Two small details matter here. First, the binding is only updated when the value actually changes, which avoids repeating the same result constantly. Second, the overlay is hidden again by setting its frame to .zero when no QR code is present.

Orientation Note This article also includes a small helper to update preview orientation from the connection when device rotation matters.

Package the entire scanner into a SwiftUI-compatible view with a coordinator.

The finished component is a UIViewRepresentable named QRCodeScanner. It creates the UIKit view in makeUIView, exposes the binding to SwiftUI, and installs a coordinator that adopts AVCaptureMetadataOutputObjectsDelegate.

import SwiftUI
import AVFoundation

struct QRCodeScanner: UIViewRepresentable {
    @Binding var scannedCode: String?
    var viewSize: CGSize

    private var captureSession = AVCaptureSession()
    private var qrCodeFrameView = UIView()
    var videoPreviewLayer: AVCaptureVideoPreviewLayer

    init(scannedCode: Binding<String?>, viewSize: CGSize) {
        self._scannedCode = scannedCode
        self.viewSize = viewSize
        videoPreviewLayer = AVCaptureVideoPreviewLayer(session: captureSession)
        videoPreviewLayer.videoGravity = .resizeAspectFill
        videoPreviewLayer.frame = .init(origin: .zero, size: viewSize)
    }

    func makeUIView(context: Context) -> UIView {
        let mainView = UIView(frame: .init(origin: .zero, size: viewSize))
        ...
        captureMetadataOutput.setMetadataObjectsDelegate(context.coordinator, queue: .main)
        ...
        return mainView
    }

    func makeCoordinator() -> Coordinator {
        Coordinator(
            qrCodeFrameView: qrCodeFrameView,
            videoPreviewLayer: videoPreviewLayer,
            scannedCode: $scannedCode
        )
    }

    func updateUIView(_ view: UIView, context: Context) {}
}

That separation is the important architectural point. UIKit still owns the low-level camera and metadata delegate work, but SwiftUI only has to deal with a binding and a normal view value.

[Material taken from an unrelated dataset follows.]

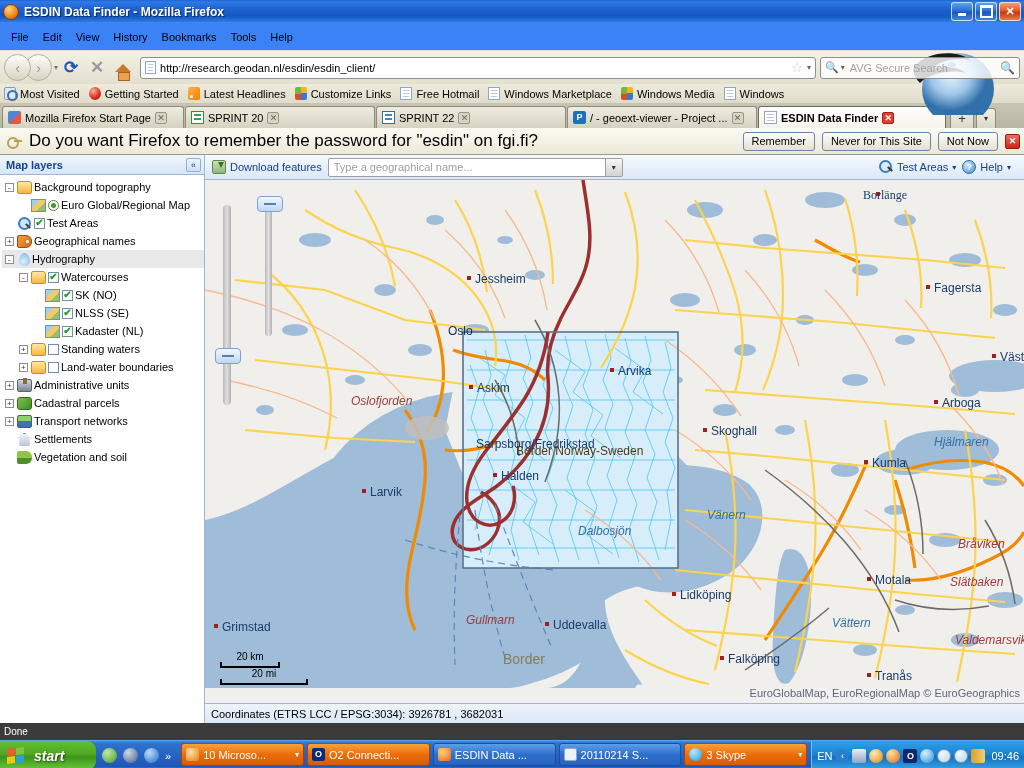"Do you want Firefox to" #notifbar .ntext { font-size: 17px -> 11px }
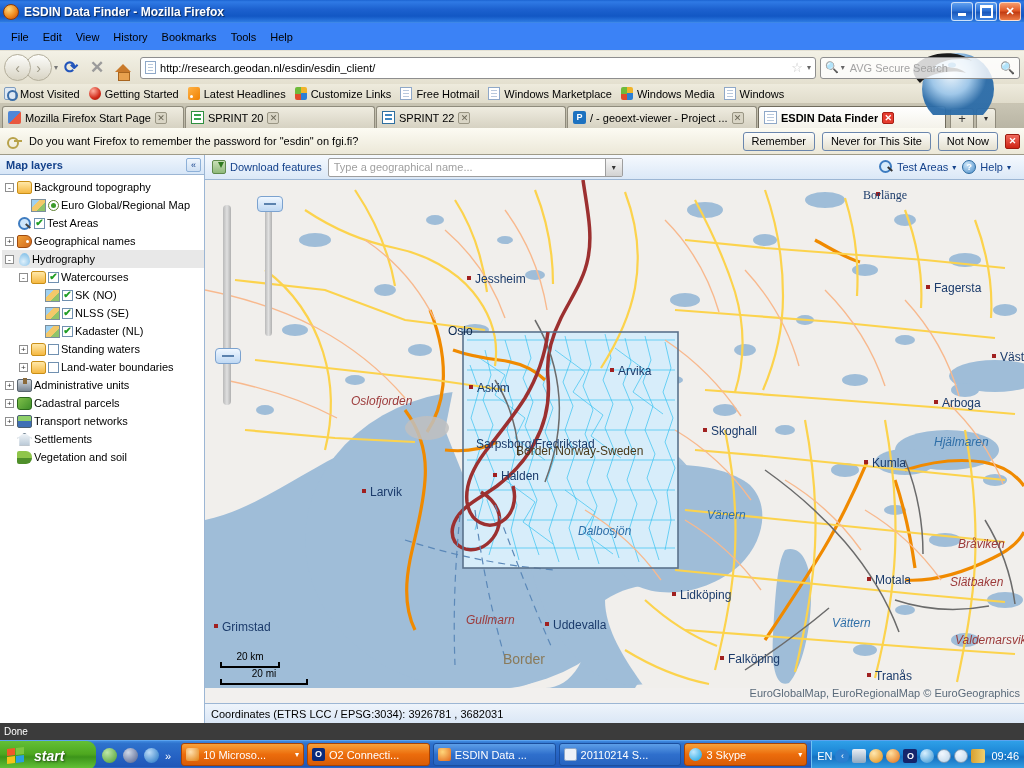"Borlänge" div.maplabel { font-family: Liberation Serif, serif -> none; left: 658px -> 679px }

Use the scanner like any other SwiftUI view and observe the scanned value with onChange.

Once wrapped, the scanner can be dropped into a SwiftUI hierarchy with a fixed size. The example listens for changes to the bound result and prints the new code.

QRCodeScanner(
    scannedCode: $scannedCode,
    viewSize: .init(width: 300, height: 250)
)
.frame(width: 300, height: 250)
.onChange(of: scannedCode) { newValue in
    print(newValue)
}

Do not forget the camera permission description in the app's plist. Without a camera usage string, the scanner will not be allowed to access the device camera.

The scanner is small because AVFoundation already gives you most of the building blocks.

The full workflow is just a few layers: a capture session, a metadata output configured for QR codes, a preview layer for live video, and an overlay view whose frame follows the detected code. Wrapping that in UIViewRepresentable is what makes it usable in a SwiftUI app without rewriting the camera logic from scratch.

If you need a lightweight scanner with visible targeting feedback, this is a clean baseline to build from.